> [Task brief]: Copy out each listing below word for word, keeping every line unchanged.

> [Provided material]:
□ □ □

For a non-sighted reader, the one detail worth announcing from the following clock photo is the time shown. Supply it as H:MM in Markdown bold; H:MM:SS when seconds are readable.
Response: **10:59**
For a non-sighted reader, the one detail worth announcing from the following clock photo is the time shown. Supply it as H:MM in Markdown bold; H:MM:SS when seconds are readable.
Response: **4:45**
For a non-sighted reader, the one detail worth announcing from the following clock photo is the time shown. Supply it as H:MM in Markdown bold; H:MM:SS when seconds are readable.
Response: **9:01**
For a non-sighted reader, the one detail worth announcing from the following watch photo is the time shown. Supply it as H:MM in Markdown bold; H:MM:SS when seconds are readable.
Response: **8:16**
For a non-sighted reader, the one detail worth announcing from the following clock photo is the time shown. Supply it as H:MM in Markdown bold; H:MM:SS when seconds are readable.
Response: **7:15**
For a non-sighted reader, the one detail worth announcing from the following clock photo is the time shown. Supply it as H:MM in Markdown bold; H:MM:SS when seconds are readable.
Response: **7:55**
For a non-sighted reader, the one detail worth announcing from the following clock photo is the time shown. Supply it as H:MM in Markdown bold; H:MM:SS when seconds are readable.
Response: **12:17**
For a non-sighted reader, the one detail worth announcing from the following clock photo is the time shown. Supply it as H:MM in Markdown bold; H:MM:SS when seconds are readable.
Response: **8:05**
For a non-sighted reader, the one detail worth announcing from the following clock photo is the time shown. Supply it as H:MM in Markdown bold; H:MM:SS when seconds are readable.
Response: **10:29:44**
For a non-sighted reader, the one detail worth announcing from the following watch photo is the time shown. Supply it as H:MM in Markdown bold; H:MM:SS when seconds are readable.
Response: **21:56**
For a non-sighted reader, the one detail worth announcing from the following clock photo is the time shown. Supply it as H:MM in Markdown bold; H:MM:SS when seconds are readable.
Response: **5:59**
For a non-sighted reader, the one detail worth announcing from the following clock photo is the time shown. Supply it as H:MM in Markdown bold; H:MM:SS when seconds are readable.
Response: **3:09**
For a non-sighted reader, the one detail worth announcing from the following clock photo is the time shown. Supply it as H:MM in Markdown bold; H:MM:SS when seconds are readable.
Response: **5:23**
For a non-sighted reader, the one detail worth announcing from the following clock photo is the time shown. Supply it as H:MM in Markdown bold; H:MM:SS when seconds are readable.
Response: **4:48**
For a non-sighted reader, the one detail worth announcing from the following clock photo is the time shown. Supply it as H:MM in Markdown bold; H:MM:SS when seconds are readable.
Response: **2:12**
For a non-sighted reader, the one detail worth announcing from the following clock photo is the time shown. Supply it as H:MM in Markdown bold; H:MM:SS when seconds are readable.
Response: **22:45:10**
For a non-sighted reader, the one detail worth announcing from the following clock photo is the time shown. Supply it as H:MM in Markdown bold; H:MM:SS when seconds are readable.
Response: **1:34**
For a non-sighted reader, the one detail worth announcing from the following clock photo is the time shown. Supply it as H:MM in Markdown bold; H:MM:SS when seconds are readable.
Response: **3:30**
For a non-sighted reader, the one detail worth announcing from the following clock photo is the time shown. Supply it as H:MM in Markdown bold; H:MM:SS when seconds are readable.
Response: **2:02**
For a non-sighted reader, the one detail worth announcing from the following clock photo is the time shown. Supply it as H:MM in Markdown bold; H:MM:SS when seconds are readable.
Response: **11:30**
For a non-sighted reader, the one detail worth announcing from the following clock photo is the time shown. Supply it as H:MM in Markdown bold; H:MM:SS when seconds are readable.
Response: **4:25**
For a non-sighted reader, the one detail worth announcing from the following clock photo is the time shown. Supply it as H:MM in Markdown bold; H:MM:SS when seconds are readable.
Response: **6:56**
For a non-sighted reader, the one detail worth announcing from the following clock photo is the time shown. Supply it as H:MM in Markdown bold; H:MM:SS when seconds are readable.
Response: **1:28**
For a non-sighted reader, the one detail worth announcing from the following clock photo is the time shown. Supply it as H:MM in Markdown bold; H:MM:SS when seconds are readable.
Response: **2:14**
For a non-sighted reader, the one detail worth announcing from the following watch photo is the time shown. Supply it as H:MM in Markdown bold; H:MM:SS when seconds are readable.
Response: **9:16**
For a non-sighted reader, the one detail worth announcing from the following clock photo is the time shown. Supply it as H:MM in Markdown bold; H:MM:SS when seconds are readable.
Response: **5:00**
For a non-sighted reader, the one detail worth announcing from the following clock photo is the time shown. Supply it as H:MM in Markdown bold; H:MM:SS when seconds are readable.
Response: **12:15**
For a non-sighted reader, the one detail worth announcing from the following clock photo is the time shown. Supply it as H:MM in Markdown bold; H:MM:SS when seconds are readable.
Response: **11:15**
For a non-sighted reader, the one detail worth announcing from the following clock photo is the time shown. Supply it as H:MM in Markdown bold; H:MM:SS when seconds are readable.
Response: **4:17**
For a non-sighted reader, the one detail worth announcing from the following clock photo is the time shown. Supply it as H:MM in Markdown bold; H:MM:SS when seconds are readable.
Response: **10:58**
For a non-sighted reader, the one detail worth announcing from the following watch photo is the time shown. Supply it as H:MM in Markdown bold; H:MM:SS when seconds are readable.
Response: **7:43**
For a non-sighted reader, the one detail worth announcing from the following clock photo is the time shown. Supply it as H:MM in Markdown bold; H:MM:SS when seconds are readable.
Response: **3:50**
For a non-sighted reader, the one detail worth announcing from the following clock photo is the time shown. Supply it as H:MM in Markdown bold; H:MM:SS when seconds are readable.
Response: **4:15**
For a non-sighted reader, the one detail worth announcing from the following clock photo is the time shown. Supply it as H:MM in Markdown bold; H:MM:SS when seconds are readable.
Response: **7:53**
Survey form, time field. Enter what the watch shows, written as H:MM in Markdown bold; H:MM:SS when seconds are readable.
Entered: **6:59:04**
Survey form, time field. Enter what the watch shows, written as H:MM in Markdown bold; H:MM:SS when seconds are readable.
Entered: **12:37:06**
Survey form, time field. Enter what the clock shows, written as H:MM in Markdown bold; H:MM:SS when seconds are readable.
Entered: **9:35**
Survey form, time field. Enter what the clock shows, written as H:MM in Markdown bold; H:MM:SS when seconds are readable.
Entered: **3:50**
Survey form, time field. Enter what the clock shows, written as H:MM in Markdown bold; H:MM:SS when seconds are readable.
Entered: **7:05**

□ □ □

> [Complete answer]:
For a non-sighted reader, the one detail worth announcing from the following clock photo is the time shown. Supply it as H:MM in Markdown bold; H:MM:SS when seconds are readable.
Response: **10:59**
For a non-sighted reader, the one detail worth announcing from the following clock photo is the time shown. Supply it as H:MM in Markdown bold; H:MM:SS when seconds are readable.
Response: **4:45**
For a non-sighted reader, the one detail worth announcing from the following clock photo is the time shown. Supply it as H:MM in Markdown bold; H:MM:SS when seconds are readable.
Response: **9:01**
For a non-sighted reader, the one detail worth announcing from the following watch photo is the time shown. Supply it as H:MM in Markdown bold; H:MM:SS when seconds are readable.
Response: **8:16**
For a non-sighted reader, the one detail worth announcing from the following clock photo is the time shown. Supply it as H:MM in Markdown bold; H:MM:SS when seconds are readable.
Response: **7:15**
For a non-sighted reader, the one detail worth announcing from the following clock photo is the time shown. Supply it as H:MM in Markdown bold; H:MM:SS when seconds are readable.
Response: **7:55**
For a non-sighted reader, the one detail worth announcing from the following clock photo is the time shown. Supply it as H:MM in Markdown bold; H:MM:SS when seconds are readable.
Response: **12:17**
For a non-sighted reader, the one detail worth announcing from the following clock photo is the time shown. Supply it as H:MM in Markdown bold; H:MM:SS when seconds are readable.
Response: **8:05**
For a non-sighted reader, the one detail worth announcing from the following clock photo is the time shown. Supply it as H:MM in Markdown bold; H:MM:SS when seconds are readable.
Response: **10:29:44**
For a non-sighted reader, the one detail worth announcing from the following watch photo is the time shown. Supply it as H:MM in Markdown bold; H:MM:SS when seconds are readable.
Response: **21:56**
For a non-sighted reader, the one detail worth announcing from the following clock photo is the time shown. Supply it as H:MM in Markdown bold; H:MM:SS when seconds are readable.
Response: **5:59**
For a non-sighted reader, the one detail worth announcing from the following clock photo is the time shown. Supply it as H:MM in Markdown bold; H:MM:SS when seconds are readable.
Response: **3:09**
For a non-sighted reader, the one detail worth announcing from the following clock photo is the time shown. Supply it as H:MM in Markdown bold; H:MM:SS when seconds are readable.
Response: **5:23**
For a non-sighted reader, the one detail worth announcing from the following clock photo is the time shown. Supply it as H:MM in Markdown bold; H:MM:SS when seconds are readable.
Response: **4:48**
For a non-sighted reader, the one detail worth announcing from the following clock photo is the time shown. Supply it as H:MM in Markdown bold; H:MM:SS when seconds are readable.
Response: **2:12**
For a non-sighted reader, the one detail worth announcing from the following clock photo is the time shown. Supply it as H:MM in Markdown bold; H:MM:SS when seconds are readable.
Response: **22:45:10**
For a non-sighted reader, the one detail worth announcing from the following clock photo is the time shown. Supply it as H:MM in Markdown bold; H:MM:SS when seconds are readable.
Response: **1:34**
For a non-sighted reader, the one detail worth announcing from the following clock photo is the time shown. Supply it as H:MM in Markdown bold; H:MM:SS when seconds are readable.
Response: **3:30**
For a non-sighted reader, the one detail worth announcing from the following clock photo is the time shown. Supply it as H:MM in Markdown bold; H:MM:SS when seconds are readable.
Response: **2:02**
For a non-sighted reader, the one detail worth announcing from the following clock photo is the time shown. Supply it as H:MM in Markdown bold; H:MM:SS when seconds are readable.
Response: **11:30**
For a non-sighted reader, the one detail worth announcing from the following clock photo is the time shown. Supply it as H:MM in Markdown bold; H:MM:SS when seconds are readable.
Response: **4:25**
For a non-sighted reader, the one detail worth announcing from the following clock photo is the time shown. Supply it as H:MM in Markdown bold; H:MM:SS when seconds are readable.
Response: **6:56**
For a non-sighted reader, the one detail worth announcing from the following clock photo is the time shown. Supply it as H:MM in Markdown bold; H:MM:SS when seconds are readable.
Response: **1:28**
For a non-sighted reader, the one detail worth announcing from the following clock photo is the time shown. Supply it as H:MM in Markdown bold; H:MM:SS when seconds are readable.
Response: **2:14**
For a non-sighted reader, the one detail worth announcing from the following watch photo is the time shown. Supply it as H:MM in Markdown bold; H:MM:SS when seconds are readable.
Response: **9:16**
For a non-sighted reader, the one detail worth announcing from the following clock photo is the time shown. Supply it as H:MM in Markdown bold; H:MM:SS when seconds are readable.
Response: **5:00**
For a non-sighted reader, the one detail worth announcing from the following clock photo is the time shown. Supply it as H:MM in Markdown bold; H:MM:SS when seconds are readable.
Response: **12:15**
For a non-sighted reader, the one detail worth announcing from the following clock photo is the time shown. Supply it as H:MM in Markdown bold; H:MM:SS when seconds are readable.
Response: **11:15**
For a non-sighted reader, the one detail worth announcing from the following clock photo is the time shown. Supply it as H:MM in Markdown bold; H:MM:SS when seconds are readable.
Response: **4:17**
For a non-sighted reader, the one detail worth announcing from the following clock photo is the time shown. Supply it as H:MM in Markdown bold; H:MM:SS when seconds are readable.
Response: **10:58**
For a non-sighted reader, the one detail worth announcing from the following watch photo is the time shown. Supply it as H:MM in Markdown bold; H:MM:SS when seconds are readable.
Response: **7:43**
For a non-sighted reader, the one detail worth announcing from the following clock photo is the time shown. Supply it as H:MM in Markdown bold; H:MM:SS when seconds are readable.
Response: **3:50**
For a non-sighted reader, the one detail worth announcing from the following clock photo is the time shown. Supply it as H:MM in Markdown bold; H:MM:SS when seconds are readable.
Response: **4:15**
For a non-sighted reader, the one detail worth announcing from the following clock photo is the time shown. Supply it as H:MM in Markdown bold; H:MM:SS when seconds are readable.
Response: **7:53**
Survey form, time field. Enter what the watch shows, written as H:MM in Markdown bold; H:MM:SS when seconds are readable.
Entered: **6:59:04**
Survey form, time field. Enter what the watch shows, written as H:MM in Markdown bold; H:MM:SS when seconds are readable.
Entered: **12:37:06**
Survey form, time field. Enter what the clock shows, written as H:MM in Markdown bold; H:MM:SS when seconds are readable.
Entered: **9:35**
Survey form, time field. Enter what the clock shows, written as H:MM in Markdown bold; H:MM:SS when seconds are readable.
Entered: **3:50**
Survey form, time field. Enter what the clock shows, written as H:MM in Markdown bold; H:MM:SS when seconds are readable.
Entered: **7:05**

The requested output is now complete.